Nearly a quarter of West Antarctica’s ice is now considered unstable after unprecedented thinning across its largest glaciers over the last two decades.
Scientists analyzing more than 800 million measurements collected by an array of satellites since 1992 have found the Pine Island and Thwaite’s Glaciers are now losing ice at a rate five times faster than they were when the survey began.
In areas hit hardest, researchers found the ice has thinned by as much as 122 meters (400 feet), causing the affected glaciers to become unstable.
The findings add to the ongoing concern over sea level rise resulting from glacier loss and the implications it has for coastal cities.
The alarming new study published in the journal Geophysical Research Letters found that thinning has now spread to 24 percent of West Antarctica, including the majority of its largest ice streams.
These areas are losing more mass through melting and ice calving events than they’re gaining through snowfall, the researchers say.

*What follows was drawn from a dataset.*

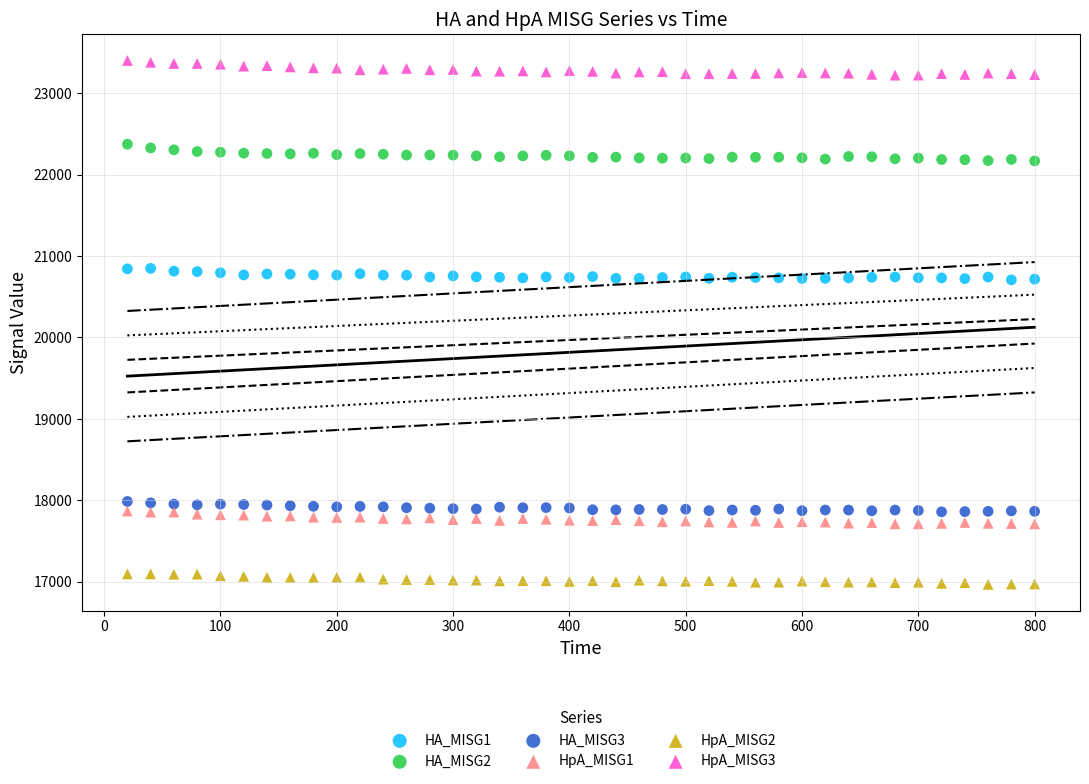

Which series reaches the maximum Y coordinate?

HpA_MISG3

‘In parts of Antarctica the ice sheet has thinned by extraordinary amounts, and so we set out to show how much was due to changes in climate and how much was due to weather,’ said lead author Andy Shepherd.

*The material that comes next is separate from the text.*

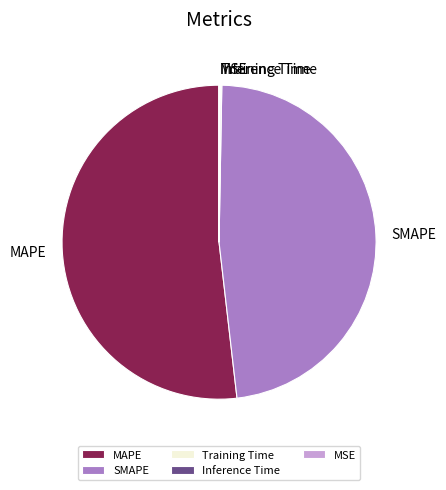

What is the largest slice in the pie chart?

MAPE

The team used ice sheet heights recorded by the ERS-1, ERS-2, Envisat, and CryoSat-2 satellite altimeter missions between 1992 and 2017, along with snowfall simulations from the RACMO regional climate model.
This allowed them to differentiate between changes linked to short-lived weather patterns and those stemming from longer-term phenomena, such as increasing ocean temperature.
While fluctuations in snowfall did give rise to small changes in height over some areas, the effects only lasted for a few years at a time.
Dramatic changes in ice thickness, on the other hand, highlight worsening instability over decades.
The team estimates 24 percent of West Antarctica is now unstable.
‘Knowing how much snow has fallen has really helped us to detect the underlying change in glacier ice within the satellite record,’ Shepherd said.
‘We can see clearly now that a wave of thinning has spread rapidly across some of Antarctica’s most vulnerable glaciers, and their losses are driving up sea levels around the planet.
‘Altogether, ice losses from East and West Antarctica have contributed 4.6 mm to global sea level rise since 1992.’
The research relied on 25 years of measurements from ESA satellites, which the team says is critical in understanding these long-term patterns.
‘This is an important demonstration of how satellite missions can help us to understand how our planet is changing,’ says co-author Dr Marcus Engdahl of the European Space Agency.
‘The polar regions are hostile environments and are extremely difficult to access from the ground. Because of this, the view from space is an essential tool for tracking the effects of climate change.’